# [Task data]

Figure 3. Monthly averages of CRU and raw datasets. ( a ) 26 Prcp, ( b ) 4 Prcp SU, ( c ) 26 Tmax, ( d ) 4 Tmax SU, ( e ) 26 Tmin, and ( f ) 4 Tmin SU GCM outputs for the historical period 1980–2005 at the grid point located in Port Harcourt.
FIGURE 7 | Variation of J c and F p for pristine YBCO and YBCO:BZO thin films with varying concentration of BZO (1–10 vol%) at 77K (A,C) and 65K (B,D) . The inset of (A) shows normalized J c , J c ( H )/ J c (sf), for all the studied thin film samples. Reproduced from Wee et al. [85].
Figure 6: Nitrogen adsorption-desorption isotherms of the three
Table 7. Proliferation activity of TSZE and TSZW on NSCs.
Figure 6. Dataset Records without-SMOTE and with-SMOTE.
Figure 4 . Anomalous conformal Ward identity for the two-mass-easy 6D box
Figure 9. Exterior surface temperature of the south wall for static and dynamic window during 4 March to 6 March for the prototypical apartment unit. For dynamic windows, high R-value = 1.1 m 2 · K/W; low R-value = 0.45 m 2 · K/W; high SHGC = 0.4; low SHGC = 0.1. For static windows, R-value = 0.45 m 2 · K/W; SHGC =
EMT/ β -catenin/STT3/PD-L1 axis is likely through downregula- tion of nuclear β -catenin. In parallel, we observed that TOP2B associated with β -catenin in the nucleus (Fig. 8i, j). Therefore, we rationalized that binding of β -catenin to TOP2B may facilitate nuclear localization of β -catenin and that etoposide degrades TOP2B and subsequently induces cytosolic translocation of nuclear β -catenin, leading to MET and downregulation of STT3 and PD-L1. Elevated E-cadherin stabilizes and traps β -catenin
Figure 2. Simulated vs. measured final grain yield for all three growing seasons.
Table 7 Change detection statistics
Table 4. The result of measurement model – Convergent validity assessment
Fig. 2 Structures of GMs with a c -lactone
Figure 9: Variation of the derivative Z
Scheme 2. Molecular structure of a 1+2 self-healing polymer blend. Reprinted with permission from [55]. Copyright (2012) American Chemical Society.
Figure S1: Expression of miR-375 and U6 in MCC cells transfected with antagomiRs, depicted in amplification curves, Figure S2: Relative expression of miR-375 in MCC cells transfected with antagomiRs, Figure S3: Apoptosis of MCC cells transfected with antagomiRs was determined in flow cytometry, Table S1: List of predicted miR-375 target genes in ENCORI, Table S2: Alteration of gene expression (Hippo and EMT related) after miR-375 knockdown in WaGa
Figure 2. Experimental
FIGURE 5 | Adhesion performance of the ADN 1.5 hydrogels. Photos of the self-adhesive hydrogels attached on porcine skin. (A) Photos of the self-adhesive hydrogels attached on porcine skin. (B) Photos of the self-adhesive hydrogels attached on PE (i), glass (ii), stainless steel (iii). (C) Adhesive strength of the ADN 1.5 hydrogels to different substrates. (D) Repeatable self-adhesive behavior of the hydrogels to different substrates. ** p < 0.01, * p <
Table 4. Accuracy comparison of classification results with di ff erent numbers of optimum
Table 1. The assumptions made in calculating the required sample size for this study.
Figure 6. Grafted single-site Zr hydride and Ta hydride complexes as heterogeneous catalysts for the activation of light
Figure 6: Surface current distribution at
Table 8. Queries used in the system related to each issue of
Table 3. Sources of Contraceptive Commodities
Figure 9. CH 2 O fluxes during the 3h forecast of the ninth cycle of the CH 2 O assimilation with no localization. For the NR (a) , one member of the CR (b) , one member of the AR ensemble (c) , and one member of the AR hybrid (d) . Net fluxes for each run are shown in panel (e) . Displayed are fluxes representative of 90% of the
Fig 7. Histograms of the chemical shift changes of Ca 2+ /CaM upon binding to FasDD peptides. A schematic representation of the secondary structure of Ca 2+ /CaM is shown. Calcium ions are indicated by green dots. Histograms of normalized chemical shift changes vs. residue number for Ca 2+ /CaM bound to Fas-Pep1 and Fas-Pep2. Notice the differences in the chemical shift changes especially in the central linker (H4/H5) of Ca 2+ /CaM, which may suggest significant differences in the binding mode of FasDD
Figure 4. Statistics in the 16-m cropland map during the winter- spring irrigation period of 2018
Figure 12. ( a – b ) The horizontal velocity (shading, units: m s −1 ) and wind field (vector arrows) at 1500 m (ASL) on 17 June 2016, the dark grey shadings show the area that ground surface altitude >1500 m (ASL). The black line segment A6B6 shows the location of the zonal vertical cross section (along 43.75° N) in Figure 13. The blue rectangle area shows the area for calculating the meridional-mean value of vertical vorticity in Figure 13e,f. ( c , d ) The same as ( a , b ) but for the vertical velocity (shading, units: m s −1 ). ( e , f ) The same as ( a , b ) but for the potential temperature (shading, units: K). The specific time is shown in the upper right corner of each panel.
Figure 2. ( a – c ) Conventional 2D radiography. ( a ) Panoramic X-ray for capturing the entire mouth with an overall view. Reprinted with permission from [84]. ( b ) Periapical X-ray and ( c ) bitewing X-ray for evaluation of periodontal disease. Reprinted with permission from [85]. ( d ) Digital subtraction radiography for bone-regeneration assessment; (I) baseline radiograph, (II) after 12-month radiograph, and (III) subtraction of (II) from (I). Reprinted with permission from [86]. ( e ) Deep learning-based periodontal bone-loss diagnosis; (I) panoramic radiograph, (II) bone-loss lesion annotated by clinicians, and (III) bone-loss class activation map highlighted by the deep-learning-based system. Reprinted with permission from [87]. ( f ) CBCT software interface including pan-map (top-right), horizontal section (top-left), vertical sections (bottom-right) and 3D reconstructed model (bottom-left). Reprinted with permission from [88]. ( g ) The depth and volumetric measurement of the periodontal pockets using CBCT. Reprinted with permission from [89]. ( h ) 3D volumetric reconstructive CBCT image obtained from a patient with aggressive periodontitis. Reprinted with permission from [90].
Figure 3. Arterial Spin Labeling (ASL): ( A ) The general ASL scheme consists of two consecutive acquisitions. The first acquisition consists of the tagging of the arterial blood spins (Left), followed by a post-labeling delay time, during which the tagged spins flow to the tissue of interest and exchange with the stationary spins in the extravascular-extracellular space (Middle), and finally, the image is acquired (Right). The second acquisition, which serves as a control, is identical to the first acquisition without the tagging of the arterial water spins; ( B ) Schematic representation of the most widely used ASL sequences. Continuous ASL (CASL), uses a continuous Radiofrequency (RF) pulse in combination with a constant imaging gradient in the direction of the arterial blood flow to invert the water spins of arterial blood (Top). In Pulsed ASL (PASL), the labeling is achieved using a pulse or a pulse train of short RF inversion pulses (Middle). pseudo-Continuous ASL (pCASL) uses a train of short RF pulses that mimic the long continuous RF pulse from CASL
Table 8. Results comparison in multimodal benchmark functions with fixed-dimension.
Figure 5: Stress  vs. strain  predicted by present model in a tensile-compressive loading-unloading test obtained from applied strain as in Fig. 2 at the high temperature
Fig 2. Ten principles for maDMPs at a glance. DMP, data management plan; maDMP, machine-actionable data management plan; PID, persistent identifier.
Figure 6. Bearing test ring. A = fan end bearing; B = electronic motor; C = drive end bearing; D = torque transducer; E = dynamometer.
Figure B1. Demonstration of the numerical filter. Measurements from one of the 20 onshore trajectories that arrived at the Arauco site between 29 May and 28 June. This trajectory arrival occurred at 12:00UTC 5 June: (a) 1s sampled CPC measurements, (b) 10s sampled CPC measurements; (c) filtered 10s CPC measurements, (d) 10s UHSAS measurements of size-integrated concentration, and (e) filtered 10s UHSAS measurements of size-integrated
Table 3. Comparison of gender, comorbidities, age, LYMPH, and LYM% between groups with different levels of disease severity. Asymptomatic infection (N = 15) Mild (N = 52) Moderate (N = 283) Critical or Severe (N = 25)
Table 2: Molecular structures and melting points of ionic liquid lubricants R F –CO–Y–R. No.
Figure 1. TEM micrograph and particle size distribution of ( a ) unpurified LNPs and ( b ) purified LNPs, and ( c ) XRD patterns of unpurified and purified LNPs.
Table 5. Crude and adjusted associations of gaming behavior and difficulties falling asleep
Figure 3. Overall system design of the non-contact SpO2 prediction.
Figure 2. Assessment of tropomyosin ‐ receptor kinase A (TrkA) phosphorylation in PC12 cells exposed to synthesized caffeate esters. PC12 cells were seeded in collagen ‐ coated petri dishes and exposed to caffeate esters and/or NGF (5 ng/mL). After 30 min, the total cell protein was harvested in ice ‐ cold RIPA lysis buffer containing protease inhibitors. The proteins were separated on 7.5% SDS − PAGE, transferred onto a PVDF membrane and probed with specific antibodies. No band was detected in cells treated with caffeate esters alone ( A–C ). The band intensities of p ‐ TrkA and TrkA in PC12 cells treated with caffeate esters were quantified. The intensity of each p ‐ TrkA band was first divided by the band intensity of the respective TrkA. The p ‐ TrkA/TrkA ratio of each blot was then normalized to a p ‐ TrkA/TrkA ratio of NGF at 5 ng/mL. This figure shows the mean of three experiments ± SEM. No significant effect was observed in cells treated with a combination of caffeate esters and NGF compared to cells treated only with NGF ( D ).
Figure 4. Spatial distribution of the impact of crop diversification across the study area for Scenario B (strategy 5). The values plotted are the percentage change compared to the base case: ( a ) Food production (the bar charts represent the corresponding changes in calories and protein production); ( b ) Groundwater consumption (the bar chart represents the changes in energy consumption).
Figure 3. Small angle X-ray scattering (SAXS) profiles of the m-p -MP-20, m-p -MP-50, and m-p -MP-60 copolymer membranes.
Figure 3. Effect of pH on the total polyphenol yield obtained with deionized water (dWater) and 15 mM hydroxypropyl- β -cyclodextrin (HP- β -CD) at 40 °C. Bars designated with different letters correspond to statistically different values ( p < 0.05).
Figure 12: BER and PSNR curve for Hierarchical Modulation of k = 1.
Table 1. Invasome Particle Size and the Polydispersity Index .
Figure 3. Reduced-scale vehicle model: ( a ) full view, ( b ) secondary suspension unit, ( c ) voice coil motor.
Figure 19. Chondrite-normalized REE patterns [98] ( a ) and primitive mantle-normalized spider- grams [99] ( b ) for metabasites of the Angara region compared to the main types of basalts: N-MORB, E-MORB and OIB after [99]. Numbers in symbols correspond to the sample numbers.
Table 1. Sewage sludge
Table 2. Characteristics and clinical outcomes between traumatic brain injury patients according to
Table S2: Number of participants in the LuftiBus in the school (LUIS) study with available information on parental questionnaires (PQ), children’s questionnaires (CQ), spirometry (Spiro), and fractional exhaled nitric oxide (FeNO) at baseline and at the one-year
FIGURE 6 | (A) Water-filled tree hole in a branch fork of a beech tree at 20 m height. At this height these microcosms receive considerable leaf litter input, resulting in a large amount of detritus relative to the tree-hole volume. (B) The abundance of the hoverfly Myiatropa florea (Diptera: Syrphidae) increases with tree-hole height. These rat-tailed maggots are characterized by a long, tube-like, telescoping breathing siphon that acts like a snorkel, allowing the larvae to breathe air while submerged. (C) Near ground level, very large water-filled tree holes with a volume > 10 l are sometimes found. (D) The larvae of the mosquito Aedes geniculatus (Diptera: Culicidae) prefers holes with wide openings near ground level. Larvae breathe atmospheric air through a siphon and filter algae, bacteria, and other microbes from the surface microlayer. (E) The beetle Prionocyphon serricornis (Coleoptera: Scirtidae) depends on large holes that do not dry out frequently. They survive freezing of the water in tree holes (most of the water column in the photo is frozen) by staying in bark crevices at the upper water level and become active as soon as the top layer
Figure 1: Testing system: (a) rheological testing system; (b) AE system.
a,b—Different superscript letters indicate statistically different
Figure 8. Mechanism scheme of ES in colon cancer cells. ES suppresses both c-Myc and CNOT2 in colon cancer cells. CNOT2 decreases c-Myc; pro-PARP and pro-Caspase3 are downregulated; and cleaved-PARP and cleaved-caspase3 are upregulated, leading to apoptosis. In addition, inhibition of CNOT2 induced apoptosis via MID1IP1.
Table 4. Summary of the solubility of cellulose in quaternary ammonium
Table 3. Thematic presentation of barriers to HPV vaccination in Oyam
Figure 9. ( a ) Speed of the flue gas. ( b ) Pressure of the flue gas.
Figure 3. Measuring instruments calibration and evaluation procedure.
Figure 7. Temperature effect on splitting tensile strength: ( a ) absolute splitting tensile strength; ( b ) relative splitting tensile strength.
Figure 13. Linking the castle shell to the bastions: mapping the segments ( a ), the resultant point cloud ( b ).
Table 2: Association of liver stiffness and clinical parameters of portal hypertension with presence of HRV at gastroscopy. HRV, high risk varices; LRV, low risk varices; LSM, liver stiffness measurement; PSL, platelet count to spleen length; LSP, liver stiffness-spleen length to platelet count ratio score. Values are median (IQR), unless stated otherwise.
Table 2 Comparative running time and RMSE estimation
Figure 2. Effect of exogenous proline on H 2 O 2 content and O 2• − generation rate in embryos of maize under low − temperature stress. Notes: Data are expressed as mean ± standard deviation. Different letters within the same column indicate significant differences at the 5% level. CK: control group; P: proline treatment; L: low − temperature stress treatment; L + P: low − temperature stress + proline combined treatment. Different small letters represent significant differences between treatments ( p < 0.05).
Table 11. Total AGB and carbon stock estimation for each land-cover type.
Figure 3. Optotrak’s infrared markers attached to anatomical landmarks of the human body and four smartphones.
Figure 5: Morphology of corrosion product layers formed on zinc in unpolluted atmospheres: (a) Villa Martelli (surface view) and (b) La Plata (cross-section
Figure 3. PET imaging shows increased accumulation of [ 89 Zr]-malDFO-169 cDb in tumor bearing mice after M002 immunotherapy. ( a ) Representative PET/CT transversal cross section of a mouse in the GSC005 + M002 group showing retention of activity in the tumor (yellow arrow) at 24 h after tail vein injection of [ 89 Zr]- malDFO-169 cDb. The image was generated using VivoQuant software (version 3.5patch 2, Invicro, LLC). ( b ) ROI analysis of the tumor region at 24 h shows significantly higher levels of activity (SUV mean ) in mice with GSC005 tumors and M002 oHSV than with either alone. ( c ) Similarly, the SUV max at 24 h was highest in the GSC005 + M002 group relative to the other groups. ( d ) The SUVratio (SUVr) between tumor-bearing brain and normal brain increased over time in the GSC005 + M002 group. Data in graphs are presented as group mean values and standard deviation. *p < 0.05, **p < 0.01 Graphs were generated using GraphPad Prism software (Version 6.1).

# [Try it]
From the data above, output exactly the lines between the one containing "Fig. 2 Structures of GMs with a c -lactone" and the one containing "Figure 2. Experimental", counting both of them.

# [Reply]
Fig. 2 Structures of GMs with a c -lactone
Figure 9: Variation of the derivative Z
Scheme 2. Molecular structure of a 1+2 self-healing polymer blend. Reprinted with permission from [55]. Copyright (2012) American Chemical Society.
Figure S1: Expression of miR-375 and U6 in MCC cells transfected with antagomiRs, depicted in amplification curves, Figure S2: Relative expression of miR-375 in MCC cells transfected with antagomiRs, Figure S3: Apoptosis of MCC cells transfected with antagomiRs was determined in flow cytometry, Table S1: List of predicted miR-375 target genes in ENCORI, Table S2: Alteration of gene expression (Hippo and EMT related) after miR-375 knockdown in WaGa
Figure 2. Experimental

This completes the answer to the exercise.